北朝鮮の態度に見られる劇的な変化
ただし、これまでとは違う部分もあります。というのは、核実験の全面中止などの国際的な努力に協力する姿勢を示したことです。
また、核の脅威や威嚇がない限り核兵器を絶対に使用しないことも、核兵器と核技術を移転しないことも明記しました。
さらに、強力な社会主義国を建設し、人民の生活を画期的に高めるとしました。周辺国と国際社会との緊密な連携と対話を積極的に行うともしました。
日米が求める「完全非核化」は実現するのか?
核保有を継続することが明確になっていますので、日米が求めている「完全非核化」は難しいものと思われます。
ここが米朝首脳会談での議題の中心になります。
ただし、ポンペオ中央情報局(CIA)長官がすでに昨年来、北朝鮮を訪問し、金委員長と直接交渉しており、その結果として米朝首脳会談が実現の方向にまで来ています。
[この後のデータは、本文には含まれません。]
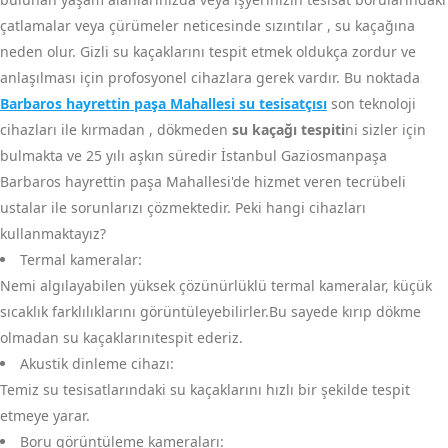
çatlamalar veya çürümeler neticesinde sızıntılar , su kaçağına
neden olur. Gizli su kaçaklarını tespit etmek oldukça zordur ve
anlaşılması için profosyonel cihazlara gerek vardır. Bu noktada
Barbaros hayrettin paşa Mahallesi su tesisatçısı
son teknoloji
cihazları ile kırmadan , dökmeden
su kaçağı tespiti
ni sizler için
bulmakta ve 25 yılı aşkın süredir İstanbul Gaziosmanpaşa
Barbaros hayrettin paşa Mahallesi'de hizmet veren tecrübeli
ustalar ile sorunlarızı çözmektedir. Peki hangi cihazları
kullanmaktayız?
Termal kameralar:
Nemi algılayabilen yüksek çözünürlüklü termal kameralar, küçük
sıcaklık farklılıklarını görüntüleyebilirler.Bu sayede kırıp dökme
olmadan su kaçaklarınıtespit ederiz.
Akustik dinleme cihazı:
Temiz su tesisatlarındaki su kaçaklarını hızlı bir şekilde tespit
etmeye yarar.
Boru görüntüleme kameraları:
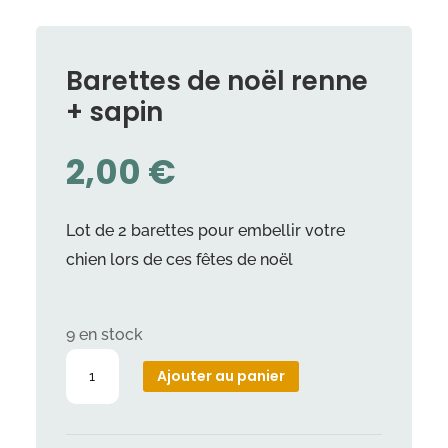
Barettes de noël renne
+ sapin
2,00
€
Lot de 2 barettes pour embellir votre
chien lors de ces fêtes de noël
9 en stock
quantité
Ajouter au panier
de
Barettes
de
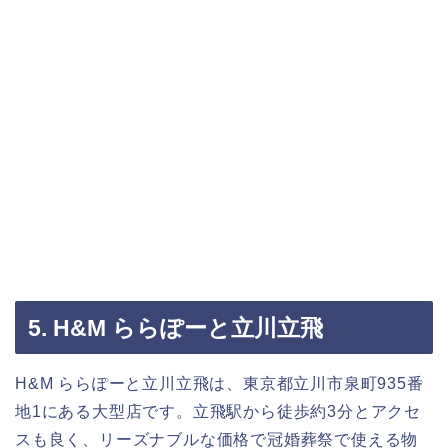
5. H&M ららぽーと立川立飛
H&M ららぽーと立川立飛は、東京都立川市泉町935番
地1にある大型店です。立飛駅から徒歩約3分とアクセ
スも良く、リーズナブルな価格で冠婚葬祭で使える物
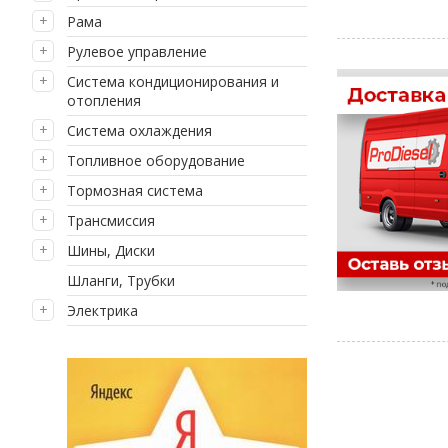
Рама
Рулевое управление
Система кондиционирования и
отопления
Система охлаждения
Топливное оборудование
Тормозная система
Трансмиссия
Шины, Диски
Шланги, Трубки
Электрика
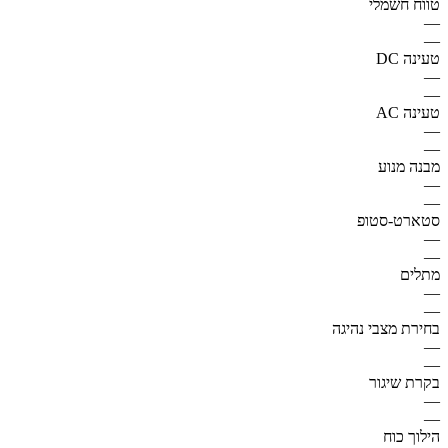
טווח חשמלי
—
—
טעינה DC
—
—
טעינה AC
—
—
מבנה מנוע
—
—
סטארט-סטופ
—
—
מתלים
—
—
בחירת מצבי נהיגה
—
—
בקרת שיגור
—
—
הילוך כוח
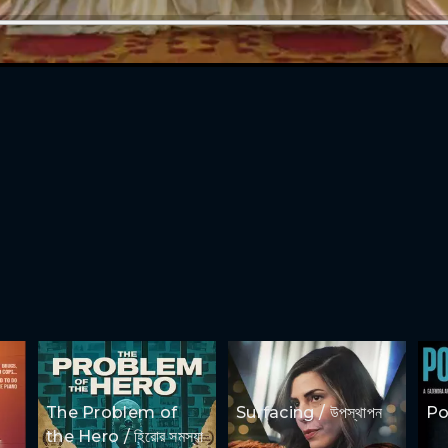
The Problem of
Surfacing / উপস্থাপন
Por
the Hero / হিরোর সমস্যা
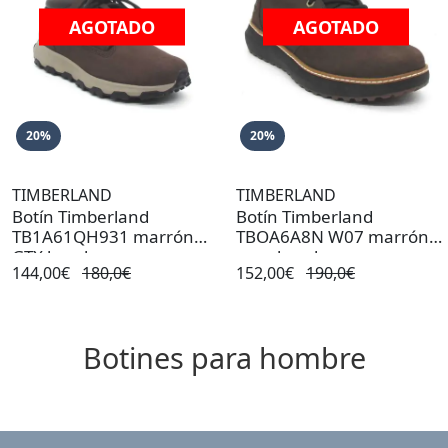
AGOTADO
AGOTADO
20%
20%
TIMBERLAND
TIMBERLAND
Botín Timberland
Botín Timberland
TB1A61QH931 marrón
TBOA6A8N W07 marrón
GTX hombre
para hombre
144,00€
180,0€
152,00€
190,0€
Botines para hombre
報道では最近になってポンペオ氏が訪朝したことになっていますが、実は昨年から行っています。これも独自情報です。
ここまで来たことを考えると、今回の米朝首脳会談では完全核廃棄は求めず、まずは国際社会との対話ができるところまで持っていき、さらに朝鮮統一を米国主導で行うことを提案する見通しです。
「拉致被害者の帰国」はこれまで通り難航する
ですので、日本が求める拉致被害者の帰国や完全核廃棄は難しいでしょう。
米国は日本の拉致被害者には関心がありません。拘束されている自国民の帰国だけがターゲットです。
この部分は、日本が直接交渉するしかありません。北朝鮮にとって、日本はあまりメリットのある国ではないので、交渉はこれまで通り難航するでしょう。
「核戦力の完成」で実験をやめただけ
マスコミの報道を引用すると、今回の金正恩委員長の表明では、非核化に向けて踏み込んだとの印象を受けますが、実はそうでもないということになります。
北朝鮮は昨年11月に、米本土を射程に収めるICBM「火星15」の発射後に「核戦力の完成」を宣言しました。それ以降、核・ミサイル挑発を止めています。
核実験と弾道ミサイルの発射中止は現状を維持するだけともとれるとしていますが、まさにその通りです。
日本のマスコミは真の情報を持っていないので、どうしても推測記事になってしまいますが、私の情報は決定事項です。この差は大きいですね。
一方、今回廃棄を表明した北東部豊渓里(プンゲリ)の核実験場も、すでに役割を終えているとの見方もあります。この実験場は、もともと日本の所有物で、これを転用したわけです。
韓国の北朝鮮専門家の間では、17年9月の6回目の核実験で核弾頭開発の技術的な課題は解決したとの見方が支配的ですが、それはまず間違いありません。